You own more than you think. And you will acquire more things and property as you get older and progress through life. By executing a Last Will and Testament, you can control where your assets and property will go after you die, rather than leaving it up to the laws of the State of South Carolina. A Will is a legal document containing instructions to be carried out after you die, including your choice of guardian for your children, the beneficiaries of your assets, and who will serve as your estate’s Personal Representative.

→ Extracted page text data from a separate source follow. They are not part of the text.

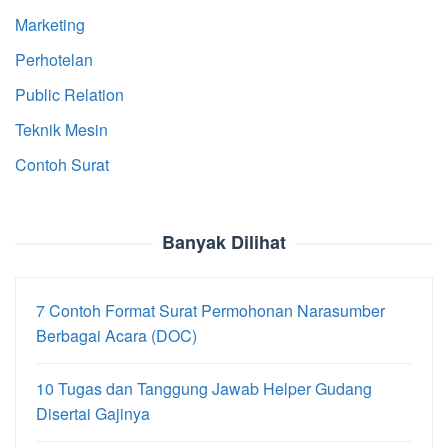
Marketing
Perhotelan
Public Relation
Teknik Mesin
Contoh Surat
Banyak Dilihat
7 Contoh Format Surat Permohonan Narasumber
Berbagai Acara (DOC)
10 Tugas dan Tanggung Jawab Helper Gudang
Disertai Gajinya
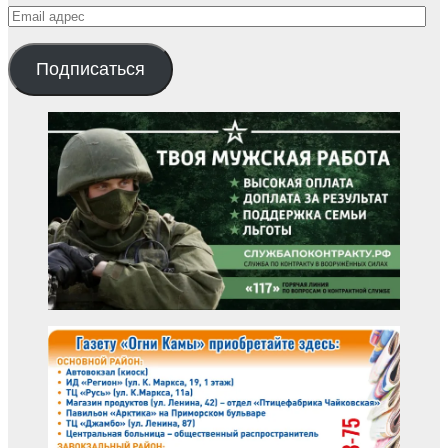
Email
адрес
Подписаться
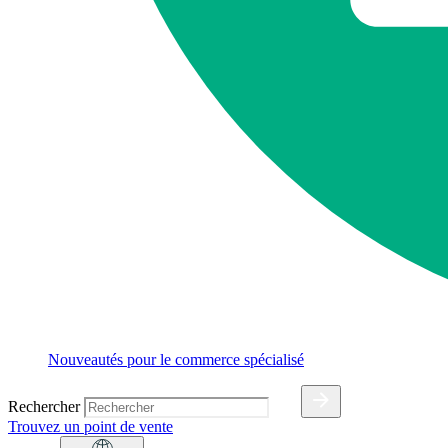
Nouveautés pour le commerce spécialisé
Rechercher
Trouvez un point de vente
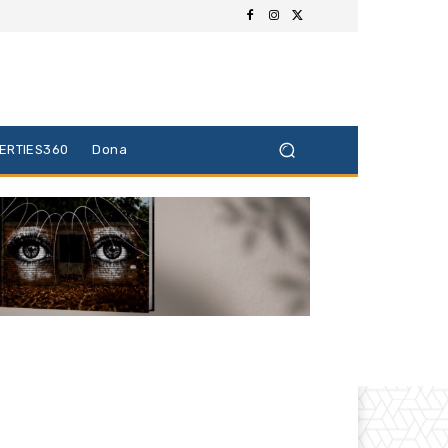
BERTIES360
Dona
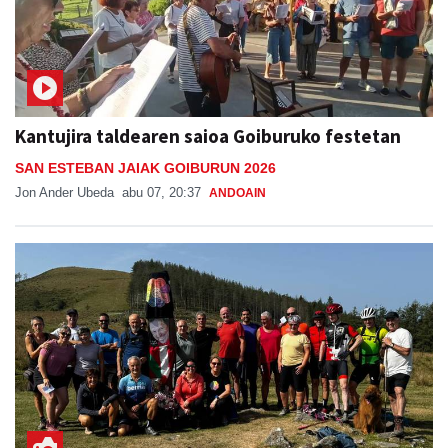
Kantujira taldearen saioa Goiburuko festetan
SAN ESTEBAN JAIAK GOIBURUN 2026
Jon Ander Ubeda
abu 07, 20:37
ANDOAIN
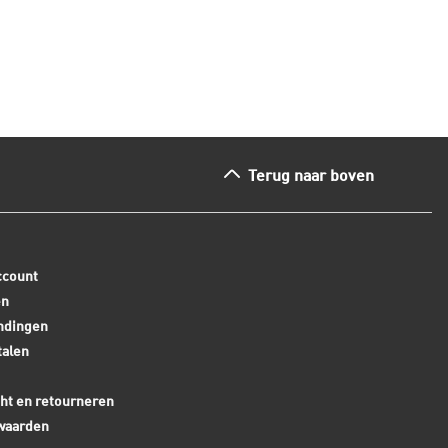
ees dit artikel
Lees dit arti
Terug naar boven
ccount
en
ndingen
talen
ht en retourneren
waarden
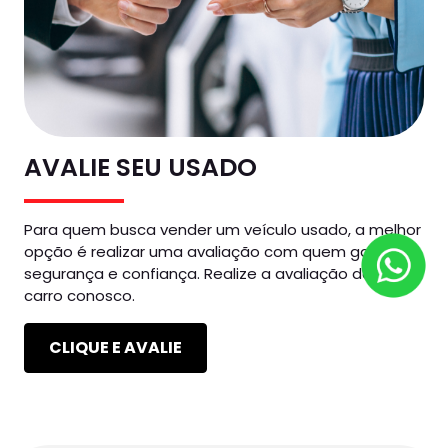
AVALIE SEU USADO
Para quem busca vender um veículo usado, a melhor
opção é realizar uma avaliação com quem garante
segurança e confiança. Realize a avaliação do seu
carro conosco.
CLIQUE E AVALIE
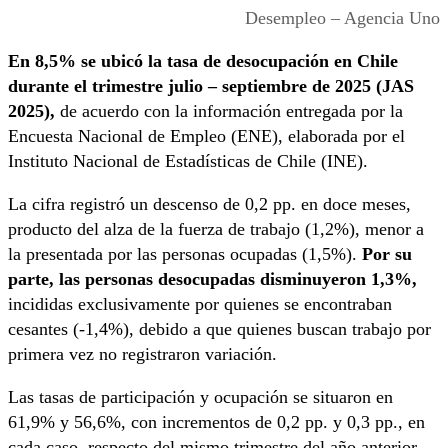
Desempleo – Agencia Uno
En 8,5% se ubicó la tasa de desocupación en Chile
durante el trimestre julio – septiembre de 2025 (JAS
2025),
de acuerdo con la información entregada por la
Encuesta Nacional de Empleo (ENE), elaborada por el
Instituto Nacional de Estadísticas de Chile (INE).
La cifra registró un descenso de 0,2 pp. en doce meses,
producto del alza de la fuerza de trabajo (1,2%), menor a
la presentada por las personas ocupadas (1,5%).
Por su
parte, las personas desocupadas disminuyeron 1,3%,
incididas exclusivamente por quienes se encontraban
cesantes (-1,4%), debido a que quienes buscan trabajo por
primera vez no registraron variación.
Las tasas de participación y ocupación se situaron en
61,9% y 56,6%, con incrementos de 0,2 pp. y 0,3 pp., en
cada caso, respecto del mismo trimestre del año anterior.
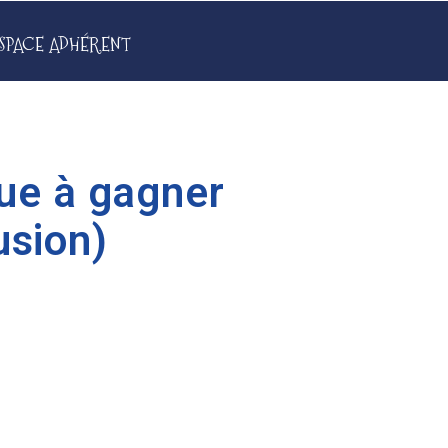
SPACE ADHÉRENT
ue à gagner
usion)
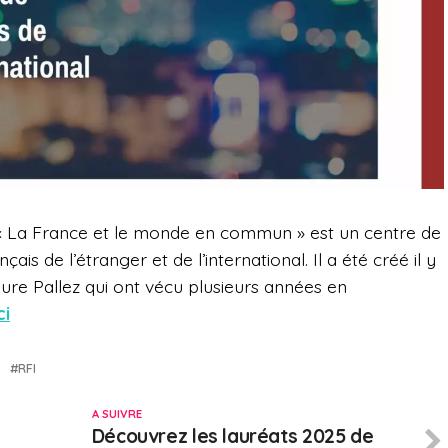
, « La France et le monde en commun » est un centre de
ais de l’étranger et de l’international. Il a été créé il y
aure Pallez qui ont vécu plusieurs années en
ci
RFI
A SUIVRE
Découvrez les lauréats 2025 de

If you do not have a Will, when you die, your assets will be distributed according to law: one-half to your surviving spouse, one-half to your surviving children – or, if you have none, to your parents, sisters, brothers, nieces, nephews, or other relatives. Friends, boyfriends, girlfriends, domestic partners, and favorite charities will receive nothing. If you die with no living relatives, the State of South Carolina will be the beneficiary of your estate.
+ DOES A WILL COVER EVERYTHING I OWN?
No. Generally speaking, your Will affects only those assets titled in your name at the time of your death. Excluded assets can include life insurance policies, cars, bank accounts, and property in trust – all of which can either have contractual beneficiaries or joint ownership. In South Carolina, for example, your car title may be held as “You AND/OR Your Spouse,” which means that either or both of you own the car. Real estate cannot be titled in this way, as we will discuss in more detail later.
Also, because your list of personal property will invariably change between the time you execute your Will and the time of your death, most Wills provide for the distribution of your personal property by means of a Personal Property Memorandum, which is a simple, non-legal document that you can change from time to time without having to amend your Will. For example, if you want your antique radar detector to go to your Cousin Purvis, you can jot that down in your Personal Property Memorandum, and Purvis will get it.
+ HOW DO I MAKE A WILL?
There are Will forms available at office supply stores and on the internet. These are never a good idea. You should consult an attorney to prepare your Will. When you call us, the first thing we will do is provide you with an Estate Planning Questionnaire. Based upon your instruction, we will draft your Will, review it with you carefully, and make sure that it is executed properly. If a Will is not executed properly according to the requirements of South Carolina Probate Law, it is not considered valid and will not be legally binding.
+ I HAVE A WILL FROM ANOTHER STATE. IS THAT GOOD ENOUGH?
Maybe. However, because South Carolina has specific requirements regarding execution, it is vitally important that you have a South Carolina review your out-of-state Will to ensure enforceability and validity.